Ils exercent cette compétence dans l’attente d’une décision de retrait, de suspension ou de limitation à ce sujet par le gouverneur territorialement compétent, qui rec¸oit sans délai de leur part les informations nécessaires à cette fin. Le gouverneur prend sa décision dans le mois de la délivrance du récépissé, à défaut de quoi les objets saisis sont libérés et les agréments, permis et autorisations restitués, sans préjudice de toute saisie judiciaire.
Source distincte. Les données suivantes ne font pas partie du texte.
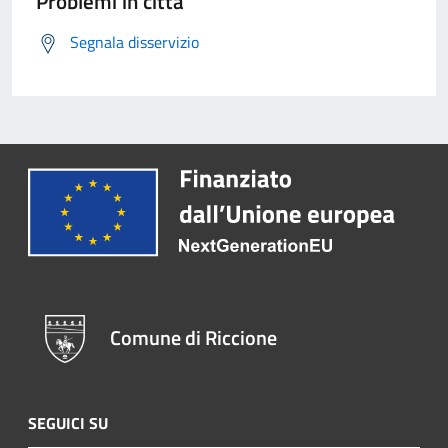
Problemi in città
Segnala disservizio
Comune di Riccione
SEGUICI SU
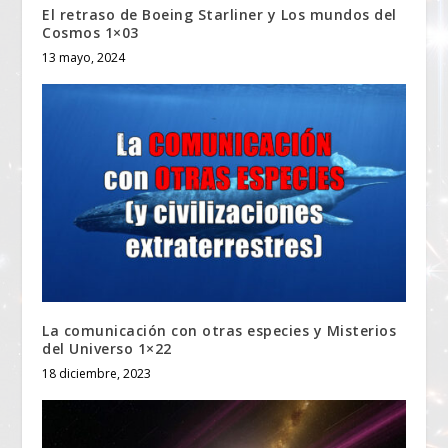
El retraso de Boeing Starliner y Los mundos del
Cosmos 1×03
13 mayo, 2024
La comunicación con otras especies y Misterios
del Universo 1×22
18 diciembre, 2023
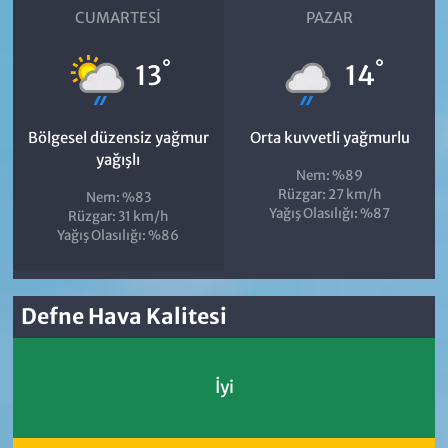
CUMARTESI
PAZAR
°
°
13
14
Bölgesel düzensiz yağmur
Orta kuvvetli yağmurlu
yağışlı
Nem: %89
Rüzgar: 27 km/h
Nem: %83
Yağış Olasılığı: %87
Rüzgar: 31 km/h
Yağış Olasılığı: %86
Defne Hava Kalitesi
İyi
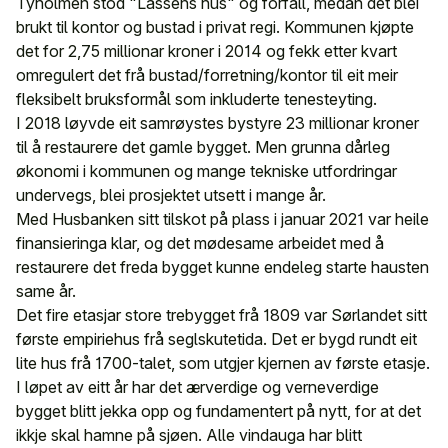
Tyholmen stod "Lassens hus" og forfall, medan det blei
brukt til kontor og bustad i privat regi. Kommunen kjøpte
det for 2,75 millionar kroner i 2014 og fekk etter kvart
omregulert det frå bustad/forretning/kontor til eit meir
fleksibelt bruksformål som inkluderte tenesteyting.
I 2018 løyvde eit samrøystes bystyre 23 millionar kroner
til å restaurere det gamle bygget. Men grunna dårleg
økonomi i kommunen og mange tekniske utfordringar
undervegs, blei prosjektet utsett i mange år.
Med Husbanken sitt tilskot på plass i januar 2021 var heile
finansieringa klar, og det mødesame arbeidet med å
restaurere det freda bygget kunne endeleg starte hausten
same år.
Det fire etasjar store trebygget frå 1809 var Sørlandet sitt
første empiriehus frå seglskutetida. Det er bygd rundt eit
lite hus frå 1700-talet, som utgjer kjernen av første etasje.
I løpet av eitt år har det ærverdige og verneverdige
bygget blitt jekka opp og fundamentert på nytt, for at det
ikkje skal hamne på sjøen. Alle vindauga har blitt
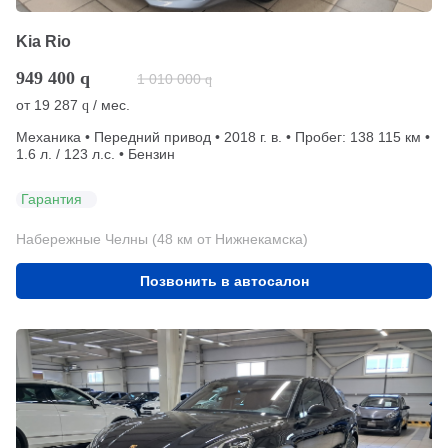
Kia Rio
949 400
q
1 010 000
q
от
19 287
/ мес.
q
Механика • Передний привод • 2018 г. в. • Пробег: 138 115 км •
1.6 л. / 123 л.с. • Бензин
Гарантия
Набережные Челны (48 км от Нижнекамска)
Позвонить в автосалон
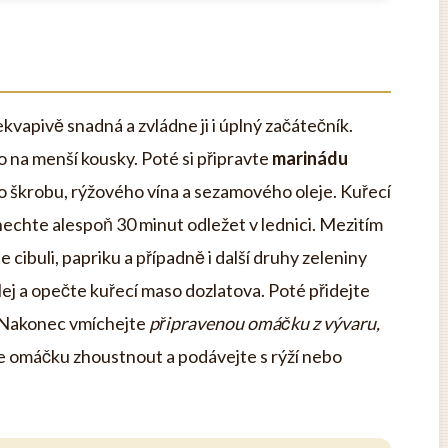
kvapivě snadná a zvládne ji i úplný začátečník.
o na menší kousky. Poté si připravte
marinádu
 škrobu, rýžového vína a sezamového oleje. Kuřecí
echte alespoň 30 minut odležet v lednici. Mezitím
e cibuli, papriku a případně i další druhy zeleniny
lej a opečte kuřecí maso dozlatova. Poté přidejte
. Nakonec vmíchejte
připravenou omáčku z vývaru,
e omáčku zhoustnout a podávejte s rýží nebo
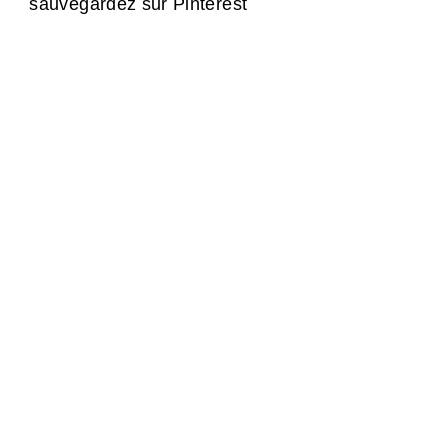
sauvegardez sur Pinterest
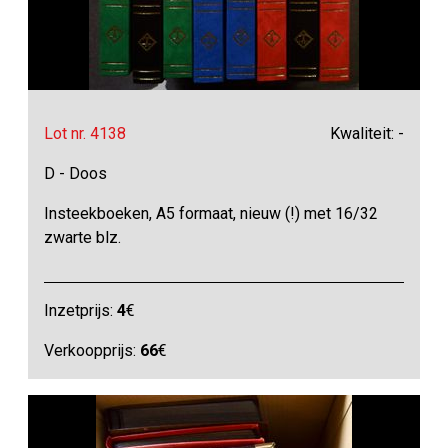
Lot nr. 4138
Kwaliteit: -
D - Doos
Insteekboeken, A5 formaat, nieuw (!) met 16/32
zwarte blz.
Inzetprijs:
4
€
Verkoopprijs:
66
€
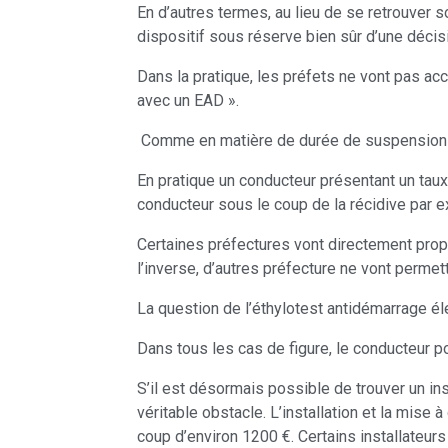
En d’autres termes, au lieu de se retrouver
dispositif sous réserve bien sûr d’une décisi
Dans la pratique, les préfets ne vont pas a
avec un EAD ».
Comme en matière de durée de suspension de p
En pratique un conducteur présentant un taux
conducteur sous le coup de la récidive par 
Certaines préfectures vont directement propos
l’inverse, d’autres préfecture ne vont perme
La question de l’éthylotest antidémarrage éle
Dans tous les cas de figure, le conducteur pou
S’il est désormais possible de trouver un ins
véritable obstacle. L’installation et la mise 
coup d’environ 1200 €. Certains installateur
§ 3. Les autorités compétentes pour l’application de la présente loi s’envoient sans délai toutes les informations dont elles disposent, qui sont nécessaires ou utiles dans le cadre de l’exercice de leurs compétences respectives et qui ne sont pas protégées par le secret en vertu de dispositions légales spéciales.

Art. 29.

§ 1er.
Les infractions à la présente loi et à ses arrêtés d’exécution sont recherchées et constatées par :

1° les membres de la police fédérale, de la police locale et des douanes;
2° le directeur du banc d’épreuves des armes à feu et les personnes désignées par le ministre ayant l’Economie dans ses attributions;
3° les inspecteurs et contrôleurs des explosifs et les agents de l’administration de l’Inspection économique.
Ils peuvent, pour l’accomplissement de leur mission :
1° pénétrer en tous temps et en tous lieux où les personnes agréées exercent leurs activités;
2° se faire produire tous documents, pièces, registres, livres et objets se trouvant dans ces lieux ou qui sont relatifs à leurs activités.

§ 2. A la requête du gouverneur ou de propre initiative, et en respectant l’inviolabilité du domicile privé, les officiers de police judiciaire contrôlent régulièrement à titre préventif les activités exercées par les personnes agréées et la détention effective d’armes à feu par des particuliers ayant une autorisation à cette fin, ou, conformément à l’article 12, y ayant droit, ainsi que les circonstances dans lesquelles cette détention se déroule.
La police locale est chargée en particulier du contrôle des armuriers et des fabricants d’armes.